Das wirft natürlich die Frage auf, ob wir aus dieser Disziplin mit einem substantiellen Erkenntnisgewinn rechnen dürfen. Noch bedenkenswerter ist allerdings der Umstand, dass der Effekt ein anderer war als bei Sokal. Die Betroffenen verstanden in diesem Falle keinen Spaß. Es half nicht, darauf hinzuweisen, dass doch bei anderen, politisch korrekteren Fragestellungen ganz ähnlich vorgegangen wird, dass beispielsweise mit fingierten Bewerbungen auf Stellenanzeigen geantwortet und die Reaktion der Unternehmen registriert wird, um so etwa die Diskriminierung von Frauen in Bewerbungsverfahren untersuchen zu können (Antidiskriminerungsstelle des Bundes, 2011).
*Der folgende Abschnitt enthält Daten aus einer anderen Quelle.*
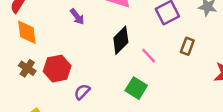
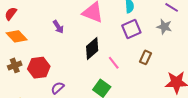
orange diamond: (27, 32) -> (17, 36), turned -40
brown cross: (27, 68) -> (15, 65), turned 32

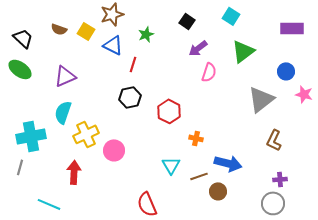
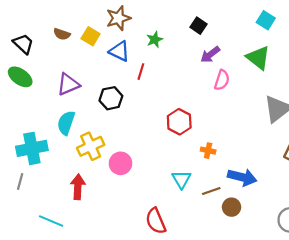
cyan square: (231, 16) -> (266, 20), moved
green triangle: (243, 51) -> (258, 58), turned -45
black hexagon: (130, 97) -> (111, 98), moved

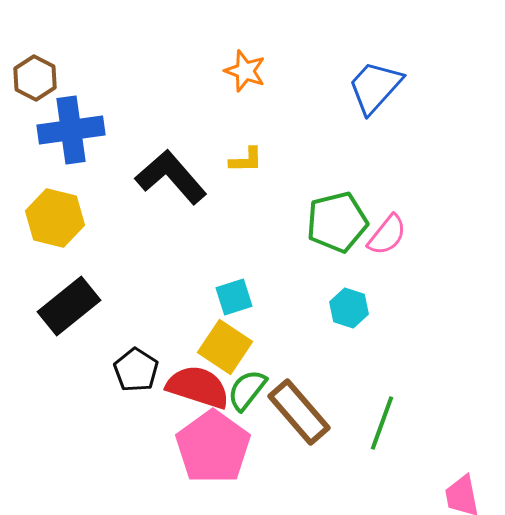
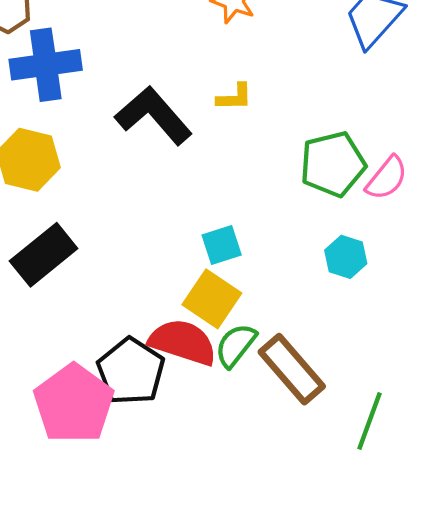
black pentagon: (136, 370) -> (131, 371), moved, size x1.4
green line: (382, 423) -> (369, 421), moved
pink pentagon: (213, 447) -> (74, 404), moved

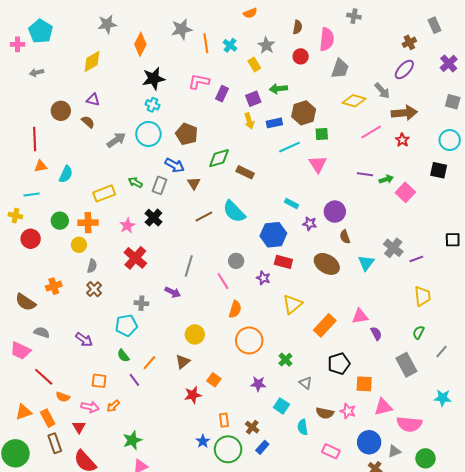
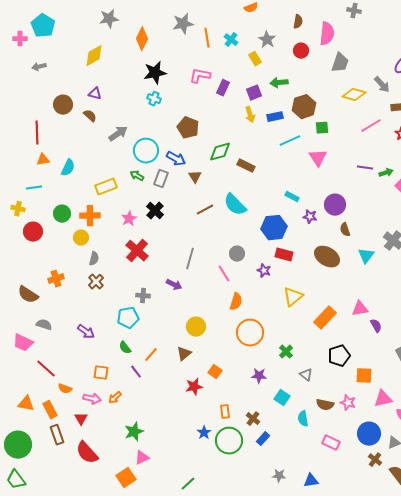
cyan circle: (148, 134) -> (146, 151), moved
orange triangle: (24, 412) -> (26, 404), turned 30

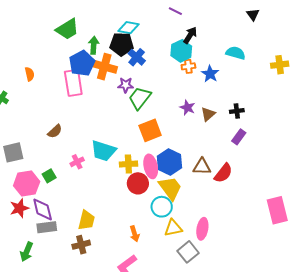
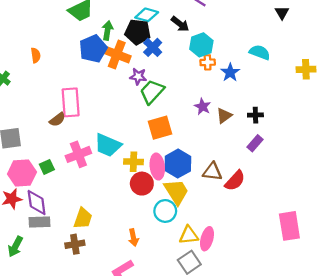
black arrow: (190, 35) -> (180, 24), moved, turned 90
pink rectangle: (73, 83) -> (71, 102), moved
pink cross: (77, 162) -> (78, 154), size x1.6
yellow triangle: (173, 228) -> (189, 235), moved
Jedenfalls stellte Boghossians Universität fest, er habe gegen ethische Standards verstoßen, weil die Herausgeber der Fachzeitschriften und deren Gutachter nicht darüber aufgeklärt wurden, dass sie Teil eines Forschungsprojekts waren. Als Strafe legte sie fest, dass er keine weitere Forschung am Menschen durchführen und keine Forschungsgelder einwerben dürfe. Dies sei ihm erst wieder gestattet, wenn er an Kursen teilgenommen habe, die ihn im Schutz von Menschen in wissenschaftlichen Untersuchungen unterrichteten, und eine Aufsichtsperson der Universität zur Überzeugung gelange, Boghossian habe seine Missetat bereut.
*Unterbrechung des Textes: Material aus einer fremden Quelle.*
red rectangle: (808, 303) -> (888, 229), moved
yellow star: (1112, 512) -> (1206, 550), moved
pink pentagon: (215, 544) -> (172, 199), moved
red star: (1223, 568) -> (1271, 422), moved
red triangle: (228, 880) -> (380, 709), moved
Man lebt offenbar gefährlich, wenn man sich mit der Gender-Bewegung anlegt. Wenn allerdings Geistesgeschichtler die Zeit endgültig für überwunden erachten, in der die Inquisition Galilei zum Widerruf zwingen konnte, so ist das Schicksal dieser Hoax-Attacke für sie vielleicht doch Anlass zum Nachdenken.
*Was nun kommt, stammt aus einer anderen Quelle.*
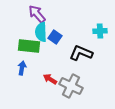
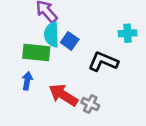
red arrow: (50, 79) -> (63, 95), size x1.6
gray cross: (71, 86) -> (90, 104), size x0.6

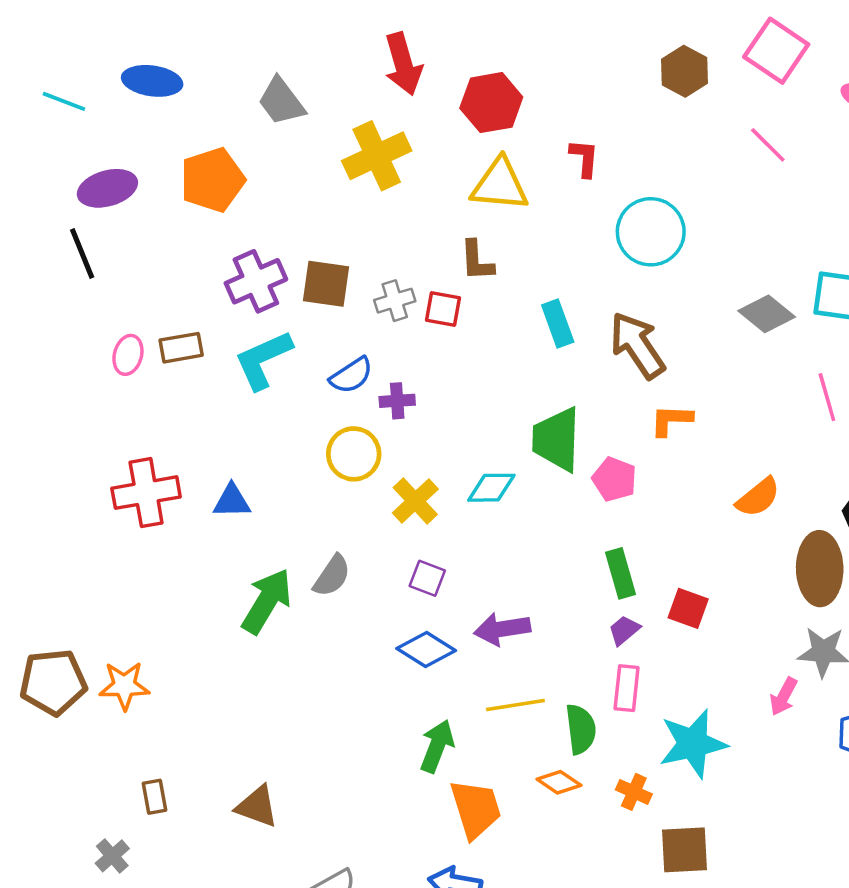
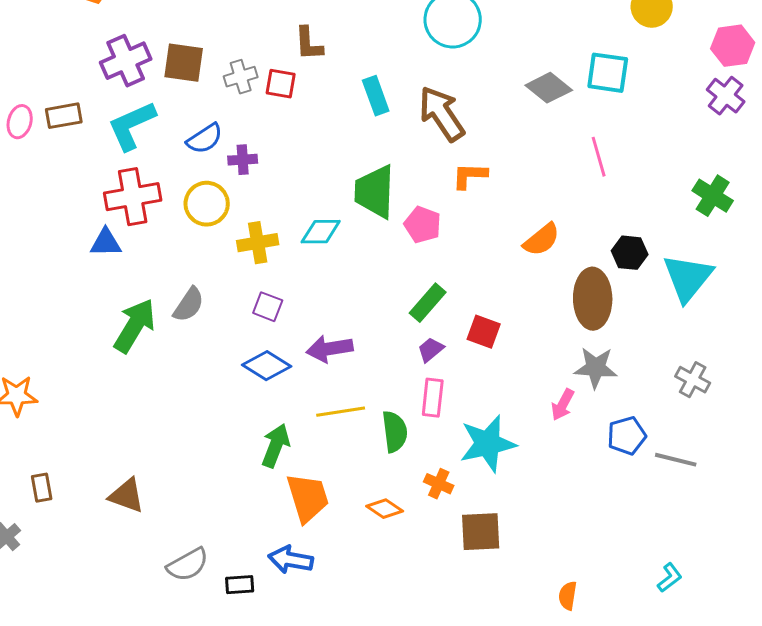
red cross: (146, 493) -> (133, 197), moved
yellow cross: (415, 501) -> (258, 243), turned 33
green rectangle: (621, 573) -> (428, 303), turned 57
orange diamond: (559, 782) -> (385, 509), moved

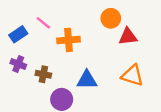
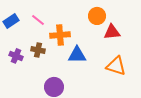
blue rectangle: (18, 34) -> (11, 21), moved
brown cross: (43, 74) -> (38, 50), moved
blue triangle: (87, 80) -> (77, 55), moved

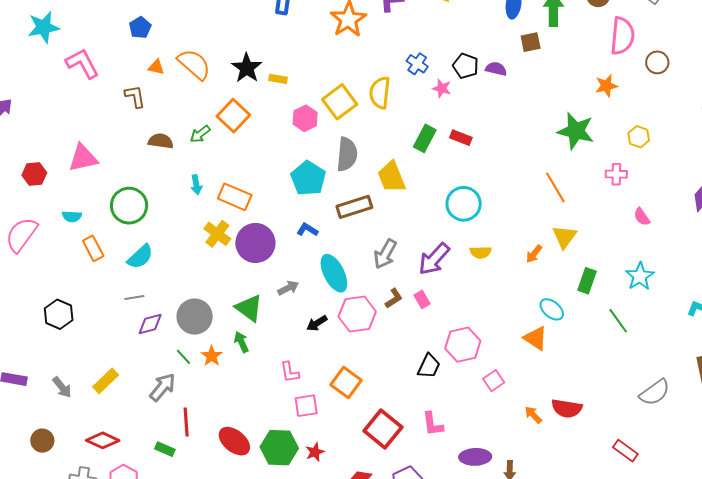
Bei all der berechtigten Kritik an den Gender Studies gibt es allerdings unter den Kritikern ebenfalls bedenkliche Entwicklungen. Auf dem politischen Parkett nutzen einige Akteure derzeit die Kritik an den Gender Studies dazu, die Axt an die Freiheit von Forschung und Lehre zu legen. Nach dem Vorbild Ungarns, das die Fortführung des einzigen Gender-Studies-Studiengangs des Landes verbot, wird auch für Deutschland gefordert die Gender Studies abzuwickeln. Deutschland hat in seiner Geschichte schlechte Erfahrungen mit staatlichen Eingriffen in die Hochschulautonomie gemacht; nicht zuletzt sind die Gender Studies zu einem großen Teil Resultat dieses Einflusses. Weitere Eingriffe staatlicherseits würde die ideologisierte Ausrichtung von Forschung und Lehre gleich welcher Couleur vermutlich eher noch verstärken als verringern. Ein Blick in die Geschichte der Psychologie oder der Physik zeigt, dass selbst wissenschaftliche Disziplinen mit Objektivitätsanspruch nicht prinzipiell immun gegen eine politische Instrumentalisierung sind. Daher sind Forderungen nach staatlicher Steuerung der inhaltlichen Ausrichtung des Universitätsbetriebs mit höchster Vorsicht zu genießen.